Settler Colonial Universities

Along with collaborators Meredith McCoy and Jennifer Guiliano, I am working on an article that examines the tensions between the corporatized "equity, diversity, and inclusion" (EDI) initiatives that are currently popular in U.S. higher education and the need for universities to address their historical and ongoing participation in Indigenous dispossession and genocide. At the heart of this article is our concern that discourses of "inclusion" are ill-equipped to encompass the need for sovereignty. Each employed at universities located in regions with distinct histories of Indigenous dispossession and genocide, we are further exploring the commonalities and regional differences that influence how universities might meaningfully conceptualize the work that needs to be done.

Indigenous Dispossession at Salem State

Related to my work with Meredith McCoy and Jennifer Guiliano, I have been laying the groundwork for the work that my university needs to do to reckon with and redress its role in Indigenous dispossession and genocide. My work includes supervising two graduate students, Jess Cook and Hannah Drew, who are undertaking research on Salem's history, along with my colleague Keja Valens; working with colleagues in the School of Education and across the university to develop a shared understanding of what "decolonization" does (and does not) mean in the context of U.S. higher education; and collaborating with our Center for Civic Engagement to build stronger relationships with Massachusett Nation, the stewards of the Pawtucket and Naumkeag land on which the university sits, as well as Indigenous advocacy groups in the region.
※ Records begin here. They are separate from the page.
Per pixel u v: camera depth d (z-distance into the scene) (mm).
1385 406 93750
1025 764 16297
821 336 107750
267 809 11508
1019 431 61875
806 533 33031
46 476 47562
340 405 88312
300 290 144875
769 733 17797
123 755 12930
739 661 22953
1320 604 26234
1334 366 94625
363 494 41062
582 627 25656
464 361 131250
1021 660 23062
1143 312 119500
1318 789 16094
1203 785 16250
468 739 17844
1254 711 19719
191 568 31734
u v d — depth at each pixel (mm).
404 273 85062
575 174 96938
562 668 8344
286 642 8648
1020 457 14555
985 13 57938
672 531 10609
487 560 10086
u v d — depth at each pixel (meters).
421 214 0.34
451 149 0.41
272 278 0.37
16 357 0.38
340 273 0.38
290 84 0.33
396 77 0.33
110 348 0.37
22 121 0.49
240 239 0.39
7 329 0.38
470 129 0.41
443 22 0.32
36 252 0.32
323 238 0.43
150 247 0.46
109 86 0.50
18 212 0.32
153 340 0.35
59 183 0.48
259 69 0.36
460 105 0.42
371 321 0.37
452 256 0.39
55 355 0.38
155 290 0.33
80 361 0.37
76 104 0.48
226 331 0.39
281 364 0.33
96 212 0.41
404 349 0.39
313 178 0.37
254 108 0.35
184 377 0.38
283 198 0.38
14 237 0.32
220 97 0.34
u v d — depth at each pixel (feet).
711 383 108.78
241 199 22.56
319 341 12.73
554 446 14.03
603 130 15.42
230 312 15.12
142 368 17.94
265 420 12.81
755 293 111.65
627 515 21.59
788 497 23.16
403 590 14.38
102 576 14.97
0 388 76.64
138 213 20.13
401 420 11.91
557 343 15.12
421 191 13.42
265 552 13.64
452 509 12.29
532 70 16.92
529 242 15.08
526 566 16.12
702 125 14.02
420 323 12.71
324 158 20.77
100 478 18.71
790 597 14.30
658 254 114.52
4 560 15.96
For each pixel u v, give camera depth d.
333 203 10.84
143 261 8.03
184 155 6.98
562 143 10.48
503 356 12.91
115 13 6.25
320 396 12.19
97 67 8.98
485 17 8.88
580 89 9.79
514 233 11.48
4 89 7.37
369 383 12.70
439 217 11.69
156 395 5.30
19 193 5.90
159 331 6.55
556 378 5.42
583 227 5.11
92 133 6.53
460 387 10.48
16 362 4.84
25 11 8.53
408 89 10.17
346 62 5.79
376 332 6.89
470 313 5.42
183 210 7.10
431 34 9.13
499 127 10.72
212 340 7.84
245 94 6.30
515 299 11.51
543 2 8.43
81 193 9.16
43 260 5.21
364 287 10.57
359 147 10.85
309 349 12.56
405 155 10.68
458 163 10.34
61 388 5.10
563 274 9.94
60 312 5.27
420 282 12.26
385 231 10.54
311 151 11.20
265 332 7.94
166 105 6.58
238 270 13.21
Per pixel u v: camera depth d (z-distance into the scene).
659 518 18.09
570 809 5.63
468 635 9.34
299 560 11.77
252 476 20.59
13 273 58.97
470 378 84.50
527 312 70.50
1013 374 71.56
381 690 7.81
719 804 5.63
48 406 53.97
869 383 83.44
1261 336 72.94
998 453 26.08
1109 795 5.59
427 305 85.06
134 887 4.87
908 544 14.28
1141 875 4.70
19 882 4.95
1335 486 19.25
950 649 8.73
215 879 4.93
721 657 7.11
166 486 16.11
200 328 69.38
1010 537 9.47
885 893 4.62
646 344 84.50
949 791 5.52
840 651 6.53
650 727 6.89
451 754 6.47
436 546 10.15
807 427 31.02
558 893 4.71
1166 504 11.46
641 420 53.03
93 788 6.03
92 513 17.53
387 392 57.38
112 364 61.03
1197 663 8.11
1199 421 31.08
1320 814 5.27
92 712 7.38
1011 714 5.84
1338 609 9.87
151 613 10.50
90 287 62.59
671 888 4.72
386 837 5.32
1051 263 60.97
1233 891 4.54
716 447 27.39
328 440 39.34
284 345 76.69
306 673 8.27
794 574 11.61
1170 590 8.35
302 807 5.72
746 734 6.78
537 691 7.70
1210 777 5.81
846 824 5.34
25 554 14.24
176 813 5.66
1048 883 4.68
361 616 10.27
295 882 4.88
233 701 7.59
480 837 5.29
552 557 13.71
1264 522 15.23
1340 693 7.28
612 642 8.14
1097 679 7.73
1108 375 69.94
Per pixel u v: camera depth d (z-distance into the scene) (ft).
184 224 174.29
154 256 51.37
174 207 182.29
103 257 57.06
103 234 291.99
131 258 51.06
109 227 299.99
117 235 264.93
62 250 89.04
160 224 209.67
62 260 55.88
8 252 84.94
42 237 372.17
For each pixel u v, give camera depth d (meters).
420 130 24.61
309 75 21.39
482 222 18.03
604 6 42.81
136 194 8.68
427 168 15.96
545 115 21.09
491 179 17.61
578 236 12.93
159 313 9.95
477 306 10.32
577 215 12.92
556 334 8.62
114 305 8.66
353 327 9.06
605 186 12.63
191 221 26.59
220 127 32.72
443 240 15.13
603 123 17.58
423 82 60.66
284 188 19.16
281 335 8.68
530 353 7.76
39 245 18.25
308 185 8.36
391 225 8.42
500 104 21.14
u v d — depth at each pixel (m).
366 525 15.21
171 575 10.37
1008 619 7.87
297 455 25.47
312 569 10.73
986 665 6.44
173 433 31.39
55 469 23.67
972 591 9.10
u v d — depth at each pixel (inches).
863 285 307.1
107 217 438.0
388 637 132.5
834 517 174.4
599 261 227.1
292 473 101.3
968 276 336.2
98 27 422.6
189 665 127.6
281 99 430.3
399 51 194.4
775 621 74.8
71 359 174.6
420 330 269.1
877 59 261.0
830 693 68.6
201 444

"The Future of Land Grab Universities." Native American and Indigenous Studies, vol. 8, no. 1, 2021, pp. 169-175. [Link]

Co-written with Meredith McCoy and Jennifer Guiliano, this article responds to the brilliant Land Grab Universities project, which quantifies the ways that the expropriation of Indigenous lands generated vast wealth for land-grant universities. The article discusses the significance of the project as well as ways the project might be used to address settler colonialism beyond land-grant universities and push institutions towards naming and remediating their complicity in both the history and present of Indigenous dispossession and genocide.